Placement is usually the last step in the decision-making process because it is where the team believes the IEP should be implemented in order to obtain the planned educational benefits. A student must be placed in the Least Restrictive Environment (“LRE”) that is appropriate to meet their needs. In California, an IEP team should determine a student’s LRE by balancing the benefits of placement in the general education classroom, the non-academic benefits of interacting with non-disabled peers, and the impact of a student’s behaviors on themselves and others. This section of the IEP should also discuss the possible positive and negative effects of removing a student from general education and identify other placement options that the team considered.
Team meeting notes are not required by law but can become a valuable part of the IEP document. The information contained in notes can help clarify what was discussed at the meeting or information found in other parts of the IEP itself. While team meeting notes, sometimes called team action section, are helpful they cannot accurately include or reflect everything that occurs during an IEP meeting. A parent may want to audio record an IEP meeting to have something to refer back to in the event of a disagreement over what was agreed on or intended. In California, a parent may record an IEP meeting if they provide at least 24-hours written notice in advance of the meeting.
An IEP will also include signature pages for participation and for parental consent. Signature pages are typically the last section of the IEP. Signing in attendance only indicates the individual attended the meeting. A parent may want to ensure that the list of people who attended the meeting is clearly written into the team meeting notes or legibly written where the individual signed in attendance. It is also good practice to make sure that each person’s signature includes the date the individual attended the meeting. Sometimes meetings span multiple dates and understanding who and what happened at each meeting can be difficult to piece together if the records are not clear.
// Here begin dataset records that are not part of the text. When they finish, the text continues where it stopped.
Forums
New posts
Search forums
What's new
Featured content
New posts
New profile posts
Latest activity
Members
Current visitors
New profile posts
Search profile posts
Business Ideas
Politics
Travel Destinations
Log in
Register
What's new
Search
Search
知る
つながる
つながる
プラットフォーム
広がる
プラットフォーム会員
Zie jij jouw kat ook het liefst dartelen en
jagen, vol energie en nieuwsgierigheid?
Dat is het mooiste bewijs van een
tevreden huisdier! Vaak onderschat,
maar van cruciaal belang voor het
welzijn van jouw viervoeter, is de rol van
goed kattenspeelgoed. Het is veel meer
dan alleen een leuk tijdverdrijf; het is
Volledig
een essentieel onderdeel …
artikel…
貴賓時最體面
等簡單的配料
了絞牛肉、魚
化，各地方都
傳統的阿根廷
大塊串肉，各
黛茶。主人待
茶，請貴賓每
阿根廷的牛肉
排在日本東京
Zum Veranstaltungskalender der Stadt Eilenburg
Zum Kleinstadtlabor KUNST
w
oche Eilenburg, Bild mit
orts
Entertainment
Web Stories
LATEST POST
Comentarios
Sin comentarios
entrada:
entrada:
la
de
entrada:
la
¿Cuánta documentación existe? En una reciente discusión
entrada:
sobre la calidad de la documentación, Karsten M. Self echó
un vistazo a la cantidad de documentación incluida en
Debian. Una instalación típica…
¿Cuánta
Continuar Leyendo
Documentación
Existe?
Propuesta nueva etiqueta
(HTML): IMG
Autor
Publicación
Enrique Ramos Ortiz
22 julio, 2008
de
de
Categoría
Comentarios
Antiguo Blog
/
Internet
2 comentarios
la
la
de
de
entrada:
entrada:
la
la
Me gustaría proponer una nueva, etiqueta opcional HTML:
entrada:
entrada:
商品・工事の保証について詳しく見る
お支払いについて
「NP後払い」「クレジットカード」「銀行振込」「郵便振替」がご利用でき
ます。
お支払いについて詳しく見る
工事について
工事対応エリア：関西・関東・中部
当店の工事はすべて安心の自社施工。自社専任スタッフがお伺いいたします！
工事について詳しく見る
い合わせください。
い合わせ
Consent is the final part of an IEP. Once the school has made the offer of a FAPE in the LRE, the IEP cannot be implemented without parental consent. A parent does not need to consent to the IEP at the meeting and may take some time review and consider the offer. Before signing in consent, a parent may want to compare the new IEP to the previous one to see if the services and supports have changed. Changes may be subtle or inadvertent. For example, failing to check “yes” for extended school year may mean it is not being offered in the new IEP even though it was included last year. A parent may consent to some or all of the IEP. While there is no specific time limit before a parent is required to consent to an IEP, waiting to consent may delay necessary services and support.